## TASK DESCRIPTION
Locate "419 132 27.16" in the listing. Transcribe the line that contains it and every line that follows, through the last, omitting all pictures.

-- RECORDED DATA follows --

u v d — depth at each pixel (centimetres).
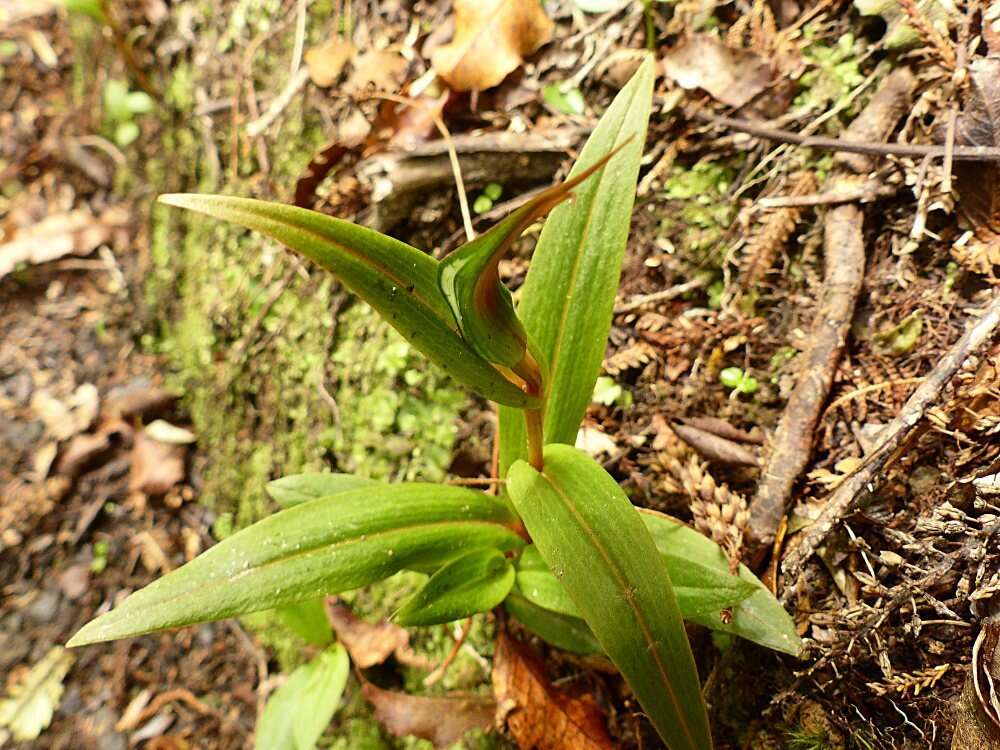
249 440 18
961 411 10
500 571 11
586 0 14
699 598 9
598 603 8
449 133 15
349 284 7
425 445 15
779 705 11
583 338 10
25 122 23
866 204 12
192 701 16
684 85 13
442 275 7
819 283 12
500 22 14
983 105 11
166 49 20
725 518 10
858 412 11
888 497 10
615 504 9
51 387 20
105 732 16
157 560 18
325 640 14
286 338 17
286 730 14
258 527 10
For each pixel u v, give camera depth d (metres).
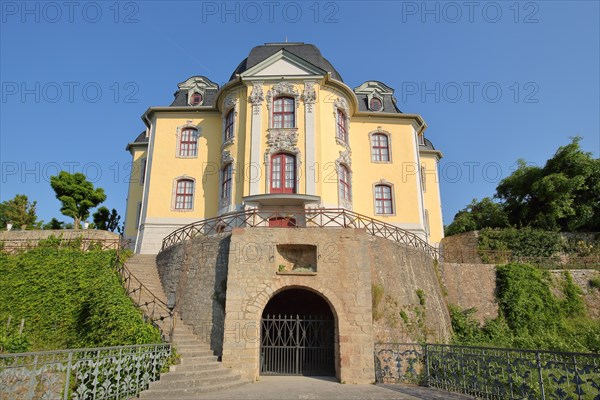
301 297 18.11
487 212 36.16
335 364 13.93
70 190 30.05
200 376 11.91
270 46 24.42
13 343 14.86
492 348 9.45
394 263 16.97
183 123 25.11
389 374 13.44
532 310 20.12
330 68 24.31
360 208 23.88
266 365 15.24
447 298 20.20
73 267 18.23
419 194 24.39
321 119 22.23
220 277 15.41
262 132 21.84
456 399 10.01
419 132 27.16
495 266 21.44
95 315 14.07
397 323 15.65
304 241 14.77
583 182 26.50
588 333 19.30
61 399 7.94
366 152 24.92
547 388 8.62
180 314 15.91
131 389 9.99
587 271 22.03
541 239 25.38
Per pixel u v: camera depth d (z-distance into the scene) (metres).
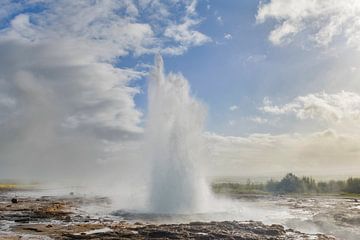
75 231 35.12
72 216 46.59
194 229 33.78
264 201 71.38
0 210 52.62
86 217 45.53
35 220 43.12
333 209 56.38
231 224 36.38
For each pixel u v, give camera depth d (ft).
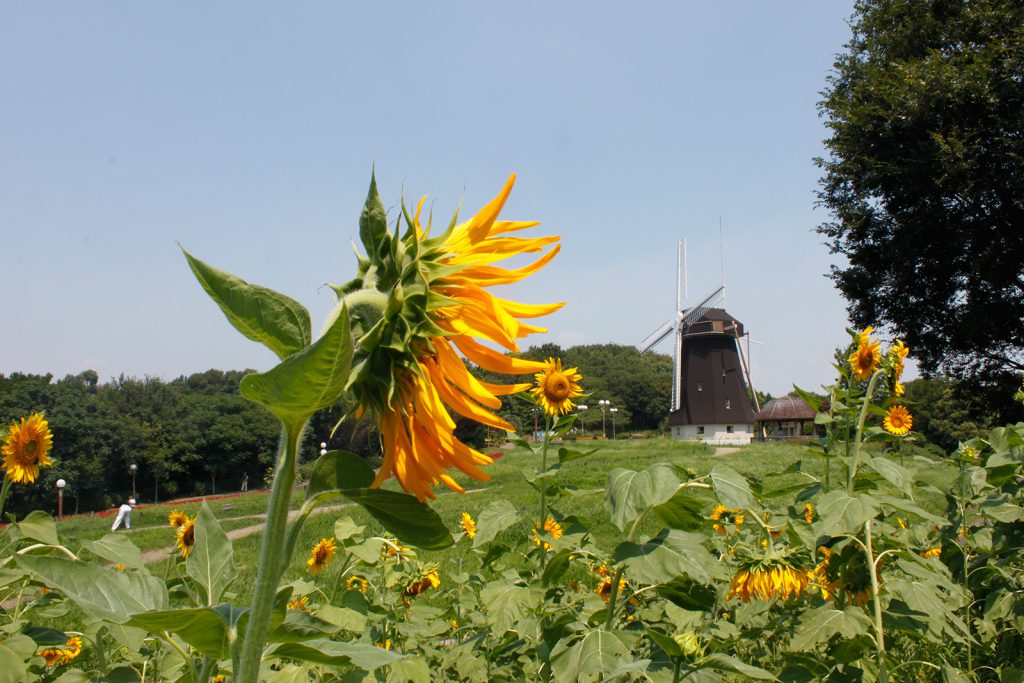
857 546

-- RECORDED DATA concluded --

## ANSWER TO THIS TASK
419 132 27.16
495 266 21.44
95 315 14.07
397 323 15.65
304 241 14.77
583 182 26.50
588 333 19.30
61 399 7.94
366 152 24.92
547 388 8.62
180 314 15.91
131 389 9.99
587 271 22.03
541 239 25.38
Per pixel u v: camera depth d (z-distance into the scene) (metres).
75 231 35.12
72 216 46.59
194 229 33.78
264 201 71.38
0 210 52.62
86 217 45.53
35 220 43.12
333 209 56.38
231 224 36.38
For each pixel u v, give camera depth d (ft).
857 546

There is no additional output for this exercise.